§ **Exercise description**: All records below must be retyped exactly.

§ **Extracted entries**:
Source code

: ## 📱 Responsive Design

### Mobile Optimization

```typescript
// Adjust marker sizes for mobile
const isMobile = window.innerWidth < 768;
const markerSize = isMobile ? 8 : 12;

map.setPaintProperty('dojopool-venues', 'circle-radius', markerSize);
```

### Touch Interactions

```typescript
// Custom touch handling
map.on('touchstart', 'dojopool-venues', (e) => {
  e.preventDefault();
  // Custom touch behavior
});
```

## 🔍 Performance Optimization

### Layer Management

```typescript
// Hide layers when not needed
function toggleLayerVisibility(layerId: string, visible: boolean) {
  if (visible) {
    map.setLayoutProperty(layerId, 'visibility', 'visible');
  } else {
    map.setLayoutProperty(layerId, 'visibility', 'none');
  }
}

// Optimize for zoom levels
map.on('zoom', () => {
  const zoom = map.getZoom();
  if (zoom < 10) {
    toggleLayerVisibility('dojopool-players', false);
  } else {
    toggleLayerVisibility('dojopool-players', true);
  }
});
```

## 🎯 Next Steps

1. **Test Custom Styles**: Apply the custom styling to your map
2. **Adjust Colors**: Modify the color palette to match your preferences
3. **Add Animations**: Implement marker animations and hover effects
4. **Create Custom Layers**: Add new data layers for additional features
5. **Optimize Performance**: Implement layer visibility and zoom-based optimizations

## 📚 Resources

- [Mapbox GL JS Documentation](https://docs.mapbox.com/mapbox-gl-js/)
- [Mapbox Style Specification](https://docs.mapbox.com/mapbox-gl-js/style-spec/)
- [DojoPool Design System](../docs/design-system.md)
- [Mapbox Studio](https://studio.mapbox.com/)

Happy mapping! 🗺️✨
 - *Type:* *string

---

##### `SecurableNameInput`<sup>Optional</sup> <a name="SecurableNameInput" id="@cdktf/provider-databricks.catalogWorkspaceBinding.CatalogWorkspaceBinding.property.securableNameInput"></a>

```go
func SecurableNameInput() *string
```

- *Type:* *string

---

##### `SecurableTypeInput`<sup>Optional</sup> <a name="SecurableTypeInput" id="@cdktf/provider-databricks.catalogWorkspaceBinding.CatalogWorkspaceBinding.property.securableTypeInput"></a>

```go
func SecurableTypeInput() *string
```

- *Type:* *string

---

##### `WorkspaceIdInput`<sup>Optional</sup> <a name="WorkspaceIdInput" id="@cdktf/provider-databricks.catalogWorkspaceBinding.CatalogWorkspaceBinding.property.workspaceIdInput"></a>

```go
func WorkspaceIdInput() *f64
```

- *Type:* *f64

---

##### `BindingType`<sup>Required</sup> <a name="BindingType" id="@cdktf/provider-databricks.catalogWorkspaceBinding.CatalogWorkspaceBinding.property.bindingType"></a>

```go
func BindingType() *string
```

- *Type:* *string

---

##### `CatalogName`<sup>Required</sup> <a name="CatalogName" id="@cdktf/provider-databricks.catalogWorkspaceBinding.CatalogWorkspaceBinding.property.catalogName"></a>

§ **Finished task**:
Source code

: ## 📱 Responsive Design

### Mobile Optimization

```typescript
// Adjust marker sizes for mobile
const isMobile = window.innerWidth < 768;
const markerSize = isMobile ? 8 : 12;

map.setPaintProperty('dojopool-venues', 'circle-radius', markerSize);
```

### Touch Interactions

```typescript
// Custom touch handling
map.on('touchstart', 'dojopool-venues', (e) => {
  e.preventDefault();
  // Custom touch behavior
});
```

## 🔍 Performance Optimization

### Layer Management

```typescript
// Hide layers when not needed
function toggleLayerVisibility(layerId: string, visible: boolean) {
  if (visible) {
    map.setLayoutProperty(layerId, 'visibility', 'visible');
  } else {
    map.setLayoutProperty(layerId, 'visibility', 'none');
  }
}

// Optimize for zoom levels
map.on('zoom', () => {
  const zoom = map.getZoom();
  if (zoom < 10) {
    toggleLayerVisibility('dojopool-players', false);
  } else {
    toggleLayerVisibility('dojopool-players', true);
  }
});
```

## 🎯 Next Steps

1. **Test Custom Styles**: Apply the custom styling to your map
2. **Adjust Colors**: Modify the color palette to match your preferences
3. **Add Animations**: Implement marker animations and hover effects
4. **Create Custom Layers**: Add new data layers for additional features
5. **Optimize Performance**: Implement layer visibility and zoom-based optimizations

## 📚 Resources

- [Mapbox GL JS Documentation](https://docs.mapbox.com/mapbox-gl-js/)
- [Mapbox Style Specification](https://docs.mapbox.com/mapbox-gl-js/style-spec/)
- [DojoPool Design System](../docs/design-system.md)
- [Mapbox Studio](https://studio.mapbox.com/)

Happy mapping! 🗺️✨
 - *Type:* *string

---

##### `SecurableNameInput`<sup>Optional</sup> <a name="SecurableNameInput" id="@cdktf/provider-databricks.catalogWorkspaceBinding.CatalogWorkspaceBinding.property.securableNameInput"></a>

```go
func SecurableNameInput() *string
```

- *Type:* *string

---

##### `SecurableTypeInput`<sup>Optional</sup> <a name="SecurableTypeInput" id="@cdktf/provider-databricks.catalogWorkspaceBinding.CatalogWorkspaceBinding.property.securableTypeInput"></a>

```go
func SecurableTypeInput() *string
```

- *Type:* *string

---

##### `WorkspaceIdInput`<sup>Optional</sup> <a name="WorkspaceIdInput" id="@cdktf/provider-databricks.catalogWorkspaceBinding.CatalogWorkspaceBinding.property.workspaceIdInput"></a>

```go
func WorkspaceIdInput() *f64
```

- *Type:* *f64

---

##### `BindingType`<sup>Required</sup> <a name="BindingType" id="@cdktf/provider-databricks.catalogWorkspaceBinding.CatalogWorkspaceBinding.property.bindingType"></a>

```go
func BindingType() *string
```

- *Type:* *string

---

##### `CatalogName`<sup>Required</sup> <a name="CatalogName" id="@cdktf/provider-databricks.catalogWorkspaceBinding.CatalogWorkspaceBinding.property.catalogName"></a>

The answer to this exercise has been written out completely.